Edit the lines below, from the one containing "除了订单越来越多，利润越来越高，在今年上半年的数据" through the last line, replacing "Prix" with "Tarif" and changing nothing else. Return only those lines, leaving out the pictures.

__________________________________________________

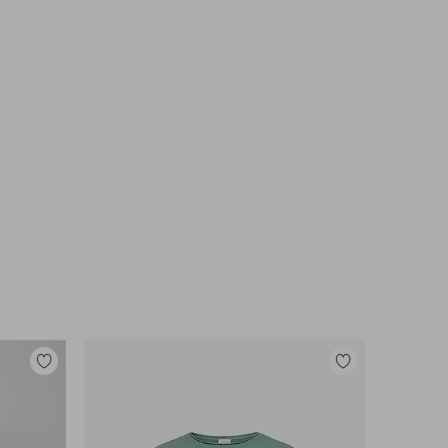
Legg
Legg
til
til
favoritter
favoritter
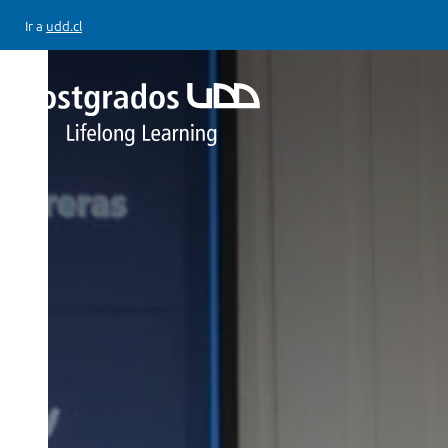
Ir a
udd.cl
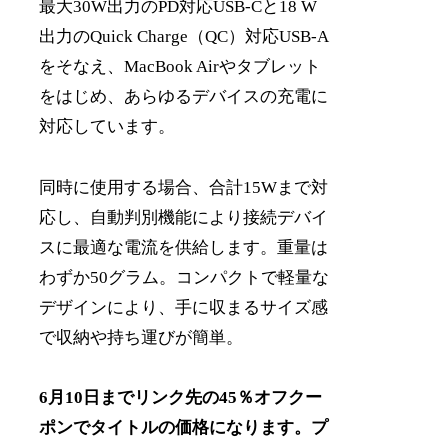
最大30W出力のPD対応USB-Cと18 W
出力のQuick Charge（QC）対応USB-A
をそなえ、MacBook Airやタブレット
をはじめ、あらゆるデバイスの充電に
対応しています。
同時に使用する場合、合計15Wまで対
応し、自動判別機能により接続デバイ
スに最適な電流を供給します。重量は
わずか50グラム。コンパクトで軽量な
デザインにより、手に収まるサイズ感
で収納や持ち運びが簡単。
6月10日までリンク先の45％オフクー
ポンでタイトルの価格になります。プ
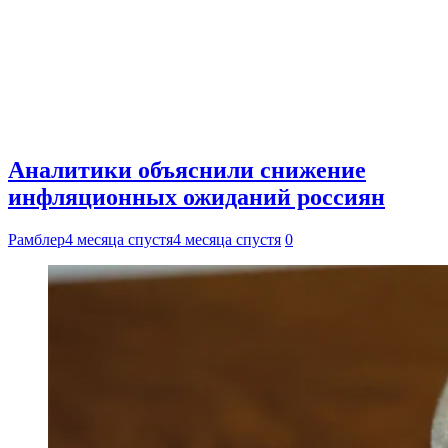
Аналитики объяснили снижение
инфляционных ожиданий россиян
Рамблер
4 месяца спустя
4 месяца спустя
0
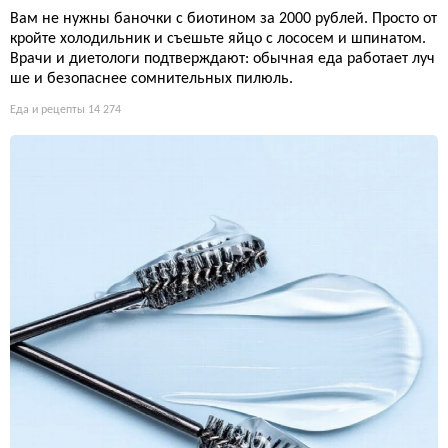
Вам не нужны баночки с биотином за 2000 рублей. Просто от
кройте холодильник и съешьте яйцо с лососем и шпинатом.
Врачи и диетологи подтверждают: обычная еда работает луч
ше и безопаснее сомнительных пилюль.
Еда и рецепты
14 274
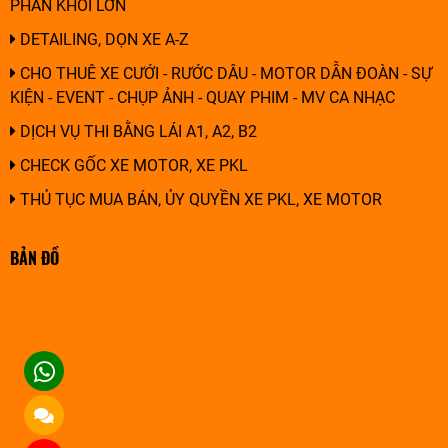
PHÂN KHỐI LỚN
DETAILING, DỌN XE A-Z
CHO THUÊ XE CƯỚI - RƯỚC DÂU - MOTOR DẪN ĐOÀN - SỰ
KIỆN - EVENT - CHỤP ẢNH - QUAY PHIM - MV CA NHẠC
DỊCH VỤ THI BẰNG LÁI A1, A2, B2
CHECK GỐC XE MOTOR, XE PKL
THỦ TỤC MUA BÁN, ỦY QUYỀN XE PKL, XE MOTOR
BẢN ĐỒ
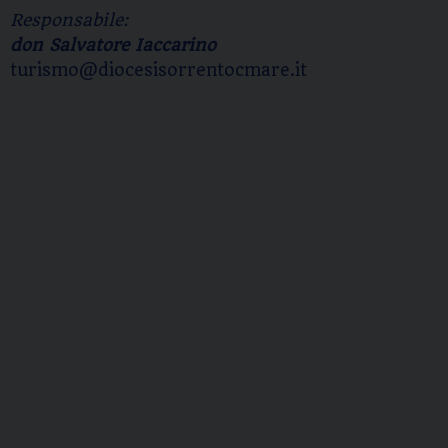
Responsabile:
don Salvatore Iaccarino
turismo@diocesisorrentocmare.it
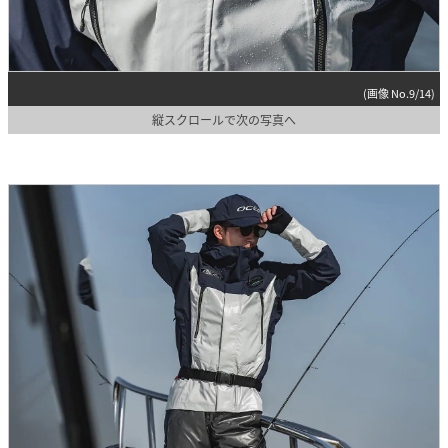
(画像 No.9/14)
縦スクロールで次の写真へ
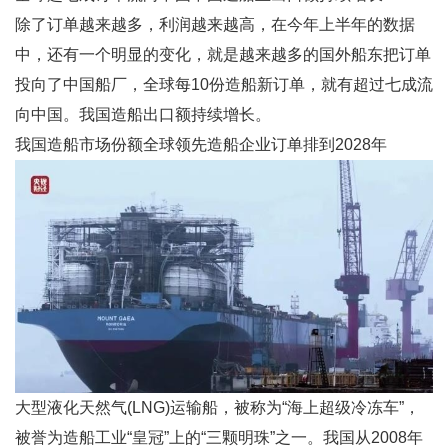
除了订单越来越多，利润越来越高，在今年上半年的数据
中，还有一个明显的变化，就是越来越多的国外船东把订单
投向了中国船厂，全球每10份造船新订单，就有超过七成流
向中国。我国造船出口额持续增长。
我国造船市场份额全球领先造船企业订单排到2028年
大型液化天然气(LNG)运输船，被称为“海上超级冷冻车”，
被誉为造船工业“皇冠”上的“三颗明珠”之一。我国从2008年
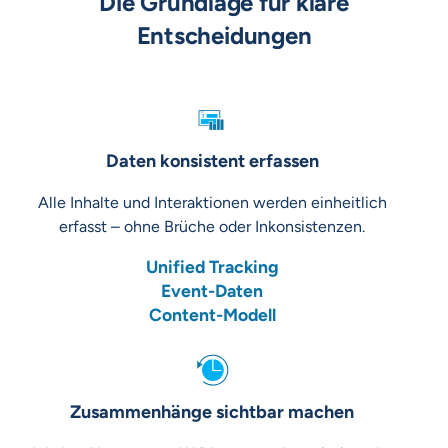
Die Grundlage für klare
Entscheidungen
Daten konsistent erfassen
Alle Inhalte und Interaktionen werden einheitlich
erfasst – ohne Brüche oder Inkonsistenzen.
Unified Tracking
Event-Daten
Content-Modell
Zusammenhänge sichtbar machen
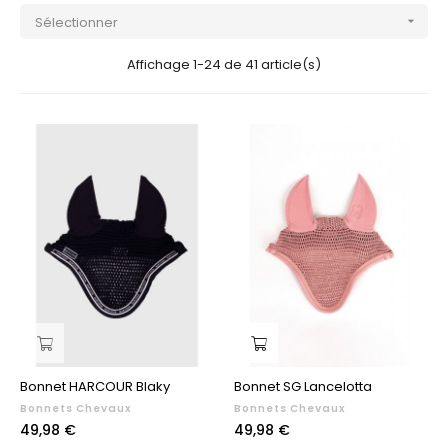
Sélectionner

Affichage 1-24 de 41 article(s)
Bonnet HARCOUR Blaky
Bonnet SG Lancelotta
Bonnets Chevaux
Bonnets Chevaux
Prix
Prix
49,98 €
49,98 €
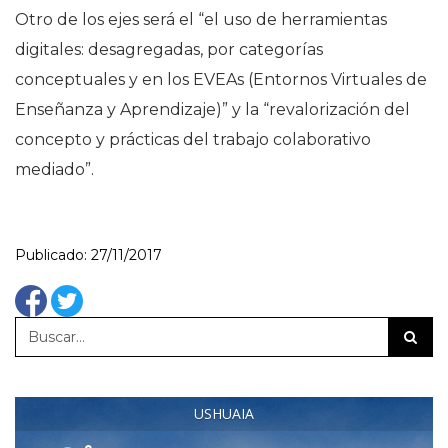
Otro de los ejes será el “el uso de herramientas
digitales: desagregadas, por categorías
conceptuales y en los EVEAs (Entornos Virtuales de
Enseñanza y Aprendizaje)” y la “revalorización del
concepto y prácticas del trabajo colaborativo
mediado”.
Publicado: 27/11/2017
USHUAIA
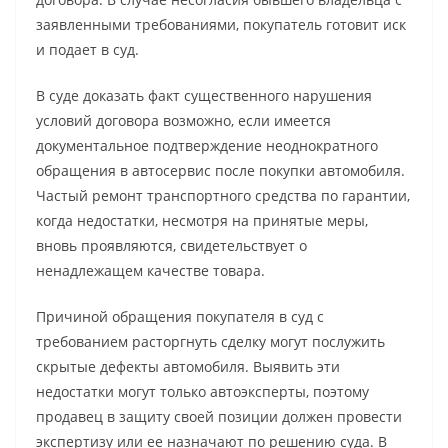
заявленными требованиями, покупатель готовит иск
и подает в суд.
В суде доказать факт существенного нарушения
условий договора возможно, если имеется
документальное подтверждение неоднократного
обращения в автосервис после покупки автомобиля.
Частый ремонт транспортного средства по гарантии,
когда недостатки, несмотря на принятые меры,
вновь проявляются, свидетельствует о
ненадлежащем качестве товара.
Причиной обращения покупателя в суд с
требованием расторгнуть сделку могут послужить
скрытые дефекты автомобиля. Выявить эти
недостатки могут только автоэксперты, поэтому
продавец в защиту своей позиции должен провести
экспертизу или ее назначают по решению суда. В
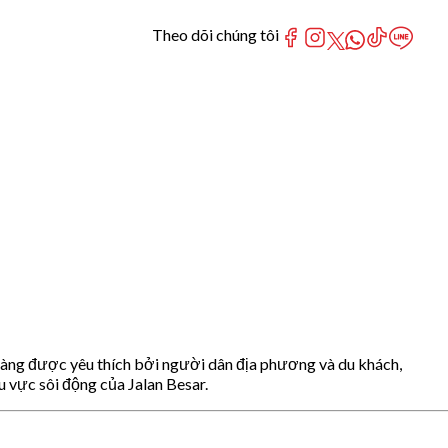
Theo dõi chúng tôi
hàng được yêu thích bởi người dân địa phương và du khách,
u vực sôi động của Jalan Besar.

__________________________________________________

→ **Response area**
除了订单越来越多，利润越来越高，在今年上半年的数据
中，还有一个明显的变化，就是越来越多的国外船东把订单
投向了中国船厂，全球每10份造船新订单，就有超过七成流
向中国。我国造船出口额持续增长。
我国造船市场份额全球领先造船企业订单排到2028年
大型液化天然气(LNG)运输船，被称为“海上超级冷冻车”，
被誉为造船工业“皇冠”上的“三颗明珠”之一。我国从2008年
Die Grundlage für klare
Entscheidungen
Daten konsistent erfassen
Alle Inhalte und Interaktionen werden einheitlich
erfasst – ohne Brüche oder Inkonsistenzen.
Unified Tracking
Event-Daten
Content-Modell
Zusammenhänge sichtbar machen
Sélectionner

Affichage 1-24 de 41 article(s)
Bonnet HARCOUR Blaky
Bonnet SG Lancelotta
Bonnets Chevaux
Bonnets Chevaux
Tarif
Tarif
49,98 €
49,98 €
Otro de los ejes será el “el uso de herramientas
digitales: desagregadas, por categorías
conceptuales y en los EVEAs (Entornos Virtuales de
Enseñanza y Aprendizaje)” y la “revalorización del
concepto y prácticas del trabajo colaborativo
mediado”.
Publicado: 27/11/2017
USHUAIA
заявленными требованиями, покупатель готовит иск
и подает в суд.
В суде доказать факт существенного нарушения
условий договора возможно, если имеется
документальное подтверждение неоднократного
обращения в автосервис после покупки автомобиля.
Частый ремонт транспортного средства по гарантии,
когда недостатки, несмотря на принятые меры,
вновь проявляются, свидетельствует о
ненадлежащем качестве товара.
Причиной обращения покупателя в суд с
требованием расторгнуть сделку могут послужить
скрытые дефекты автомобиля. Выявить эти
недостатки могут только автоэксперты, поэтому
продавец в защиту своей позиции должен провести
экспертизу или ее назначают по решению суда. В
Theo dõi chúng tôi
hàng được yêu thích bởi người dân địa phương và du khách,
u vực sôi động của Jalan Besar.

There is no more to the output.